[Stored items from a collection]
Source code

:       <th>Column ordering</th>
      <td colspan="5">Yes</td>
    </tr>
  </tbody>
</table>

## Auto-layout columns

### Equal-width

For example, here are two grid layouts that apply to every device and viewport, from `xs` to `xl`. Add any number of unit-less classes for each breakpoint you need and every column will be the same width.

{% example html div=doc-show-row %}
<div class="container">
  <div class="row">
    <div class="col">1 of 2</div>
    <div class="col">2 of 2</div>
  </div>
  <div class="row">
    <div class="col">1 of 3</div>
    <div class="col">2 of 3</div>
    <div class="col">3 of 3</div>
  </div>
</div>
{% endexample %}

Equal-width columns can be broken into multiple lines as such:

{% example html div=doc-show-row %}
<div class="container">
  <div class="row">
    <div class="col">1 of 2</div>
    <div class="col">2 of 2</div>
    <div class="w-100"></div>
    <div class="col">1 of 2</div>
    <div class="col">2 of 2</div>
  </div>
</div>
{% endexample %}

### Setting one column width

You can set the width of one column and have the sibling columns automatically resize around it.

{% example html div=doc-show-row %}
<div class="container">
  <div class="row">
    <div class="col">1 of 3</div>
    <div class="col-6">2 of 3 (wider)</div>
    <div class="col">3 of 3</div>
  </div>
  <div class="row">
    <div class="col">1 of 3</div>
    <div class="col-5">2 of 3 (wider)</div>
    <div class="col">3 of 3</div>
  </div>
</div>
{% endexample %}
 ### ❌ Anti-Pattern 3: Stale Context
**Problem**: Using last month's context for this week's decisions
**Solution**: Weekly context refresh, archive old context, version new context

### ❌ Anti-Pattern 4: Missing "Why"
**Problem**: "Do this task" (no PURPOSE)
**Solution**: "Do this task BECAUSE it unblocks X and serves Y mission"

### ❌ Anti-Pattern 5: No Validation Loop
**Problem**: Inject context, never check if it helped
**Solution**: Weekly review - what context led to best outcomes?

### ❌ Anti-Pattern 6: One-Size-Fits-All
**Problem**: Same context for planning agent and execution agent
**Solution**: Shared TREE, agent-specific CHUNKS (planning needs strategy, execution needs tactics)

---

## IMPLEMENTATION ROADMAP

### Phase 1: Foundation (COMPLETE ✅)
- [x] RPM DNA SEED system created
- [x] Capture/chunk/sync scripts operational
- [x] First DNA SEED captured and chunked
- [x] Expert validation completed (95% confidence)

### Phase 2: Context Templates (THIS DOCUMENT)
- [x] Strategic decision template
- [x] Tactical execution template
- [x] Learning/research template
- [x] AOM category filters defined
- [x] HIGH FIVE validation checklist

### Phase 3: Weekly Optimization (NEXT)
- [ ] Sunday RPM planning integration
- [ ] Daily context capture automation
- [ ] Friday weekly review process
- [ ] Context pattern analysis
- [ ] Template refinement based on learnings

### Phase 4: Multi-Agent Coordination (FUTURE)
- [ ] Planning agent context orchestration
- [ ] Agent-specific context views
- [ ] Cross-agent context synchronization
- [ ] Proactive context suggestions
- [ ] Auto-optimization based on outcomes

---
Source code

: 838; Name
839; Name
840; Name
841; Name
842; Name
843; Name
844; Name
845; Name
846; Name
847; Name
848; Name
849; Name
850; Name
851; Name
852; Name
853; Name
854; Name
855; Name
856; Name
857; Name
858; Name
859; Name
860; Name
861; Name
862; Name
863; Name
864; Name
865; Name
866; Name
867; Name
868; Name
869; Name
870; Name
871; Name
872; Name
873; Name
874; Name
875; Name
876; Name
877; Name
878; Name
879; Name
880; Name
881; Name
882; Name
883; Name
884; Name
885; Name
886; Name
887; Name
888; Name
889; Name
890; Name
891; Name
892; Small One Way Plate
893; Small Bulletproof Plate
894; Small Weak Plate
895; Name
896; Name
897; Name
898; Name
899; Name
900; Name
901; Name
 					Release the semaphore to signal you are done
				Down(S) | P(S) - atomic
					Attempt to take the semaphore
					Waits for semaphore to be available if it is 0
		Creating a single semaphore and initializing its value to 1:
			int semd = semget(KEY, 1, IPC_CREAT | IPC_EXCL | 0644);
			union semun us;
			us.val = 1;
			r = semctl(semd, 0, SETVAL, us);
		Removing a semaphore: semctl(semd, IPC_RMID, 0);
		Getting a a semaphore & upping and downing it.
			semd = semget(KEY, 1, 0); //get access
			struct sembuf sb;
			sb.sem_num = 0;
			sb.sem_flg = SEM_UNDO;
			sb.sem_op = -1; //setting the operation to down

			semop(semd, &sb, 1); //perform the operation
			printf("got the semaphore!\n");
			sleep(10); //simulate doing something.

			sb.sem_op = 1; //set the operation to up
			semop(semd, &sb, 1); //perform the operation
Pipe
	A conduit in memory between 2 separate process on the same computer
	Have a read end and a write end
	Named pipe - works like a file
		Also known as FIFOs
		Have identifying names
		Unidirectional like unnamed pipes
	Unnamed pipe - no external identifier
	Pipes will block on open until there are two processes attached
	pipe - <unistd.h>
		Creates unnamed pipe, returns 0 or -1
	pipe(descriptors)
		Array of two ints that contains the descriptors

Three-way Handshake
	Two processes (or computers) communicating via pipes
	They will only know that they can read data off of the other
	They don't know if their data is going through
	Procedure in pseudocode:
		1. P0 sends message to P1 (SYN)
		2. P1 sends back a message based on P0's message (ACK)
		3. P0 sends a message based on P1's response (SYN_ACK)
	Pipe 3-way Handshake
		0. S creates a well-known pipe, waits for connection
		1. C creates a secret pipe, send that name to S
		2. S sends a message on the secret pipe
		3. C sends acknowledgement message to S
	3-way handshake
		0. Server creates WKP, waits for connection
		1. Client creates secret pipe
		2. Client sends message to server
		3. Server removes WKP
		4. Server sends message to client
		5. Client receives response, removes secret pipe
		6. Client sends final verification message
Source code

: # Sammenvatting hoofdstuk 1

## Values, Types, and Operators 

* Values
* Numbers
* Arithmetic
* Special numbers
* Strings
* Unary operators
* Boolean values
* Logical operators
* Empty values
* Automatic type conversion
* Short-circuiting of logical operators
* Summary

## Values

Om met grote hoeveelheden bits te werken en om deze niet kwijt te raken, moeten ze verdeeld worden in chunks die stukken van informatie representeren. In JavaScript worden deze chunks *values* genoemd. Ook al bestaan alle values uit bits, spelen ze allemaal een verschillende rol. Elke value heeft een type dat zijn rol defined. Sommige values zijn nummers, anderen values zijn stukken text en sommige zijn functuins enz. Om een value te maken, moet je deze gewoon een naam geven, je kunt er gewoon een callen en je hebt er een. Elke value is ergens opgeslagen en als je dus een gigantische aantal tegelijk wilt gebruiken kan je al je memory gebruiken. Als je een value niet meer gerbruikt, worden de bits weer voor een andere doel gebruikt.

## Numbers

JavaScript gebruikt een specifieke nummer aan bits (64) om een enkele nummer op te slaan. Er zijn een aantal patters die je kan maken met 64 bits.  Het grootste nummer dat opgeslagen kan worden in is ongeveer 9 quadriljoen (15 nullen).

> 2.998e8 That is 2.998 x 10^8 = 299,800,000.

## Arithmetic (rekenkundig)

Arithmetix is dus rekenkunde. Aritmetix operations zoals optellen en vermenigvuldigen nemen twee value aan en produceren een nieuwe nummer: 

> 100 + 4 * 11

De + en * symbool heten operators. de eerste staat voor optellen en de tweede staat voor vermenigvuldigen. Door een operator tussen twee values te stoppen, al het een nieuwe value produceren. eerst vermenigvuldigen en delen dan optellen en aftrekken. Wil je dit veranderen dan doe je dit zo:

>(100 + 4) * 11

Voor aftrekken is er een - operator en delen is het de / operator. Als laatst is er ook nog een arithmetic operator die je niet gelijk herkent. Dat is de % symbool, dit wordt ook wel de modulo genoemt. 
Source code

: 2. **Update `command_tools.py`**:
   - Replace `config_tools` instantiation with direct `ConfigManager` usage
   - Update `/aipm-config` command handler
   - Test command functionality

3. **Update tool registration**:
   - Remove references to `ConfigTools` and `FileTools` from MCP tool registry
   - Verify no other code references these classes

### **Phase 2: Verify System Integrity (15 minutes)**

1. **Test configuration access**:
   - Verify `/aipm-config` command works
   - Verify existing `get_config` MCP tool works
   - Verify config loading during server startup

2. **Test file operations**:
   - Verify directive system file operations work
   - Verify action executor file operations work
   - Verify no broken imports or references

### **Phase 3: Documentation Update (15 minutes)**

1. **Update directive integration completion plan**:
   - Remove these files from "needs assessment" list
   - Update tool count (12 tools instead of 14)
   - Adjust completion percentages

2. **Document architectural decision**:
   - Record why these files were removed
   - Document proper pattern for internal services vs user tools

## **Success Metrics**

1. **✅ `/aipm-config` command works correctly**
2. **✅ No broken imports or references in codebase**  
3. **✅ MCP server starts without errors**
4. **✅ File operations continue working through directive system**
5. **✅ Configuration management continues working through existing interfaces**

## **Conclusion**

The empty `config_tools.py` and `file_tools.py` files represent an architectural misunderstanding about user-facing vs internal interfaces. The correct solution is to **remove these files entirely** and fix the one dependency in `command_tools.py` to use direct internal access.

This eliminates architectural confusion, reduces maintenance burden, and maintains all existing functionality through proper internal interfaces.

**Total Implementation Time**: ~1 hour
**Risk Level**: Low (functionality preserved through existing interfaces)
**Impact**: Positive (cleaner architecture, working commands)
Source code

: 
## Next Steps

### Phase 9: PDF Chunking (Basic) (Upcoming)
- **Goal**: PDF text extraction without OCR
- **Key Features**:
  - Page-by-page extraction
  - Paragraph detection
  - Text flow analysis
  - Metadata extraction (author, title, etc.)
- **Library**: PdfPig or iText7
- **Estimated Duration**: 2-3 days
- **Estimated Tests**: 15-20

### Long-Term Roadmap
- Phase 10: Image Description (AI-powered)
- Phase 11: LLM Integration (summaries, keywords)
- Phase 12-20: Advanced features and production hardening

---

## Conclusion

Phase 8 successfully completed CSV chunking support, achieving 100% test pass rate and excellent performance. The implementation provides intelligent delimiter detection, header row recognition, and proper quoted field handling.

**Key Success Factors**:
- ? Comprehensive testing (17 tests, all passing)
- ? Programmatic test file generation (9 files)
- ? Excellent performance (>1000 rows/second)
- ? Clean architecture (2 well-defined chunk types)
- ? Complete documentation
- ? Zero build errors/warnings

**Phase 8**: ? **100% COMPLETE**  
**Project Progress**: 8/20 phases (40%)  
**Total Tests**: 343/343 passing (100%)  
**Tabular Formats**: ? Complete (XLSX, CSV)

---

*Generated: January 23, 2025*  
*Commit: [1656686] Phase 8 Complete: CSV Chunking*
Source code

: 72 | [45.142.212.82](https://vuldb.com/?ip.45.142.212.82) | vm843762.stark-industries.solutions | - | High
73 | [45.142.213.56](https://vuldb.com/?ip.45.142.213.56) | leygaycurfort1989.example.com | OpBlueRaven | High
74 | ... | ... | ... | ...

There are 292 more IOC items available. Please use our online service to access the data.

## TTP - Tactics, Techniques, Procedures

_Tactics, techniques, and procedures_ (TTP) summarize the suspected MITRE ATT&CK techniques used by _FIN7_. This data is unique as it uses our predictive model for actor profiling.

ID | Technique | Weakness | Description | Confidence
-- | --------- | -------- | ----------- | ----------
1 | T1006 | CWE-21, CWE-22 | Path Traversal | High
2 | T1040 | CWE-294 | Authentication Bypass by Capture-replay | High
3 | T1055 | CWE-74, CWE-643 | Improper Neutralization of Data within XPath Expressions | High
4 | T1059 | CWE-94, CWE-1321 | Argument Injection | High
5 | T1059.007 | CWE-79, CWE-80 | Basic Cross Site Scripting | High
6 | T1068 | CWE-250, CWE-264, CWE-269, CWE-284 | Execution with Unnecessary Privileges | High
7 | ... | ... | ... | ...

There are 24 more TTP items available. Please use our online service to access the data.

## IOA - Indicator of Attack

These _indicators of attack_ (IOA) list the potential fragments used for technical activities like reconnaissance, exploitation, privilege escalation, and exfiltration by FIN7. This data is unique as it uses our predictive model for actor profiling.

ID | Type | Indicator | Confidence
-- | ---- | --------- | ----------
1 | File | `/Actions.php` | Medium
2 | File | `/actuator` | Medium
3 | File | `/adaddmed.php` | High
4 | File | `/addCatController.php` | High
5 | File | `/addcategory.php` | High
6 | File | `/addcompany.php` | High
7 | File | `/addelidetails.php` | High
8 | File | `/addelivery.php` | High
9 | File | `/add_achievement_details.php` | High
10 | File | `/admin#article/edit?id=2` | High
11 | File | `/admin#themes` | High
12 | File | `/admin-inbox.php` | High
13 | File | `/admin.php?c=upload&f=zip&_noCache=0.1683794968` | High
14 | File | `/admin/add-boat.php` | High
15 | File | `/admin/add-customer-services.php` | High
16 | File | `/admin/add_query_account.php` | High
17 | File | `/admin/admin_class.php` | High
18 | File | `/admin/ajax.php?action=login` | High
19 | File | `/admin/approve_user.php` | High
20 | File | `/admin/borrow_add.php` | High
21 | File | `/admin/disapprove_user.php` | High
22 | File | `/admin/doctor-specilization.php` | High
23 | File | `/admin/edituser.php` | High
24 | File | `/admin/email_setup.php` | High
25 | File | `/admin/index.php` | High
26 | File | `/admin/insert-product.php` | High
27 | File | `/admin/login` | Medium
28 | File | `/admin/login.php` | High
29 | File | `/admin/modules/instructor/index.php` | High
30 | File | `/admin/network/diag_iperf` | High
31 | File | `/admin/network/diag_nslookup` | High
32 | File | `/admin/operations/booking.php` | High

— TASK GOAL —
Each line in the entries above, starting at the line with "Equal-width columns can" and ending at the line with "### ❌ Anti-Pattern 6: One-Size-Fits-All", is to be printed exactly, and only those lines.

— TASK RESPONSE —
Equal-width columns can be broken into multiple lines as such:

{% example html div=doc-show-row %}
<div class="container">
  <div class="row">
    <div class="col">1 of 2</div>
    <div class="col">2 of 2</div>
    <div class="w-100"></div>
    <div class="col">1 of 2</div>
    <div class="col">2 of 2</div>
  </div>
</div>
{% endexample %}

### Setting one column width

You can set the width of one column and have the sibling columns automatically resize around it.

{% example html div=doc-show-row %}
<div class="container">
  <div class="row">
    <div class="col">1 of 3</div>
    <div class="col-6">2 of 3 (wider)</div>
    <div class="col">3 of 3</div>
  </div>
  <div class="row">
    <div class="col">1 of 3</div>
    <div class="col-5">2 of 3 (wider)</div>
    <div class="col">3 of 3</div>
  </div>
</div>
{% endexample %}
 ### ❌ Anti-Pattern 3: Stale Context
**Problem**: Using last month's context for this week's decisions
**Solution**: Weekly context refresh, archive old context, version new context

### ❌ Anti-Pattern 4: Missing "Why"
**Problem**: "Do this task" (no PURPOSE)
**Solution**: "Do this task BECAUSE it unblocks X and serves Y mission"

### ❌ Anti-Pattern 5: No Validation Loop
**Problem**: Inject context, never check if it helped
**Solution**: Weekly review - what context led to best outcomes?

### ❌ Anti-Pattern 6: One-Size-Fits-All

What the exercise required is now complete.